Than I had a go at clustering posts from 2017. With ‘only’ 230 blog posts, this was relatively easy in terms of processing using the hardware available on my laptop. I stuck with 10 clusters as I’d used this arbitrary number when I clustered the whole set. I’ll talk in more detail about the results in the next post, but some issues remain to be addressed:
- What to do with the entries that don’t include the year they were posted.
- The stop words obviously need sorting out, as I’m getting rubbish like ‘facebooktwittergoogleprintmoreemaillinkedinreddit’ as one of the top terms in a cluster. Two clusters, in fact.
- As mentioned in the previous post, some of the titles include ‘posted on’ followed by the date of posting, and/or the category; and sometimes the blog post itself rather than the title.
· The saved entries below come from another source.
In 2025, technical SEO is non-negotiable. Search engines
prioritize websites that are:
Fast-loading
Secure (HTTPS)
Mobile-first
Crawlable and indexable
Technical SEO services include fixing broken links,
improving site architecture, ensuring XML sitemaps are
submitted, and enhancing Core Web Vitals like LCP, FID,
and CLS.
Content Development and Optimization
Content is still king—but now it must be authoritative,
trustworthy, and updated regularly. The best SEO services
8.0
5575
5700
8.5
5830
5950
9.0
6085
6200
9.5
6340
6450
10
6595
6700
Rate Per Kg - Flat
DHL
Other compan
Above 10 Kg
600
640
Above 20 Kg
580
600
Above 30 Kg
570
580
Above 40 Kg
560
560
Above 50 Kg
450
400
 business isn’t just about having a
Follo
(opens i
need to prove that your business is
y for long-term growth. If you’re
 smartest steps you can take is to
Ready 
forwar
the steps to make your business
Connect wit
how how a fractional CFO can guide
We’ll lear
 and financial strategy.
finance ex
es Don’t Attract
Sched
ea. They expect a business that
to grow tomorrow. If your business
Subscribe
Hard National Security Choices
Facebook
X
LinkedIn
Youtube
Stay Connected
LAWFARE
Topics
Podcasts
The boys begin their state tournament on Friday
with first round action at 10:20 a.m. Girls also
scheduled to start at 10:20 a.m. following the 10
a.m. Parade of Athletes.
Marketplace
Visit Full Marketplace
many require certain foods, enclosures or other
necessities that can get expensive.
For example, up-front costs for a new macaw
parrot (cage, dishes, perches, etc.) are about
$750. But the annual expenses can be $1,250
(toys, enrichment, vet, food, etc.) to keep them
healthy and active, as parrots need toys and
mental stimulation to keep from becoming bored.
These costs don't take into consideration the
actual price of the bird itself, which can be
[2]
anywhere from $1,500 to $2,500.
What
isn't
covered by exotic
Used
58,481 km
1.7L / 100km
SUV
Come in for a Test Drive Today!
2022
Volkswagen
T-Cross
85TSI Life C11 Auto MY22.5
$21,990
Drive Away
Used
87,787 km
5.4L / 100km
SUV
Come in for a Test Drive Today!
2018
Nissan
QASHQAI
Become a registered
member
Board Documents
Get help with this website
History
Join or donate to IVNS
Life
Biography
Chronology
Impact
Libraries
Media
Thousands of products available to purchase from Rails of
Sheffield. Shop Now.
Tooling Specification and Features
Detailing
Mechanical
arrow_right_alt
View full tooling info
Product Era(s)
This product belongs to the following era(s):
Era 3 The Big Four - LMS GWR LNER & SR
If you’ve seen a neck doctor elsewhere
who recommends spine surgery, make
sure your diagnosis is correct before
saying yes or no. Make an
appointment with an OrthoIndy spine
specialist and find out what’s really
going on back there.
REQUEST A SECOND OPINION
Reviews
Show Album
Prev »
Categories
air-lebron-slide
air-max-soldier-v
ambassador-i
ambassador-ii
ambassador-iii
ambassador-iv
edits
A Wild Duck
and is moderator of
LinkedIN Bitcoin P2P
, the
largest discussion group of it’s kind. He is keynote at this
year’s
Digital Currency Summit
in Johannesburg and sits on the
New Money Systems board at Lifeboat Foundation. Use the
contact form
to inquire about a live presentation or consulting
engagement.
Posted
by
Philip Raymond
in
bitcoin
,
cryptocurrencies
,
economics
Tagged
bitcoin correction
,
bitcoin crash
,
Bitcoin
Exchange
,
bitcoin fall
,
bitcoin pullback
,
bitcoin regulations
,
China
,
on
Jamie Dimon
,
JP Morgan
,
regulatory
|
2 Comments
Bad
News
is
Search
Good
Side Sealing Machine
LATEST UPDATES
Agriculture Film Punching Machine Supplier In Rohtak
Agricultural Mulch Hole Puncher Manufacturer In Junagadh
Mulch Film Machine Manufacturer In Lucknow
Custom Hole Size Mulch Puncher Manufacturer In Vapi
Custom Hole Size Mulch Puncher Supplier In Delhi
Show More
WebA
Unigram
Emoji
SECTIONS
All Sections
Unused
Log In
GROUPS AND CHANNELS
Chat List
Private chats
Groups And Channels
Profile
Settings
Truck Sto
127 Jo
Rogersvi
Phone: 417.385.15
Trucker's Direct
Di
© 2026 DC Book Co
I should probably try and remove the ‘posted by’ from the beginning, and I can probably get rid of the category as well. Following that, the first sentence would probably do as the title.
The big question, though, is should I use the data from the entire set as training data for these subsequent sub-sets? That would probably mean experimenting with different numbers of clusters until I got what looked like a coherent set of topics (which will obviously be down to my own professional judgement and inevitable researcher bias) and label them, or should I subject each subset to the principles of unsupervised learning and see what happens?
Then there’s presenting my data. I would like something like this, explained here by the late, great Hans Rosling.
I’m imagining my timeline along the horizontal axis, probably starting around 2004 and finishing with the present. This will probably be broken down into quarters. The vertical axis will be the topics discussed, summed up in one or two words if possible. How cool would that be?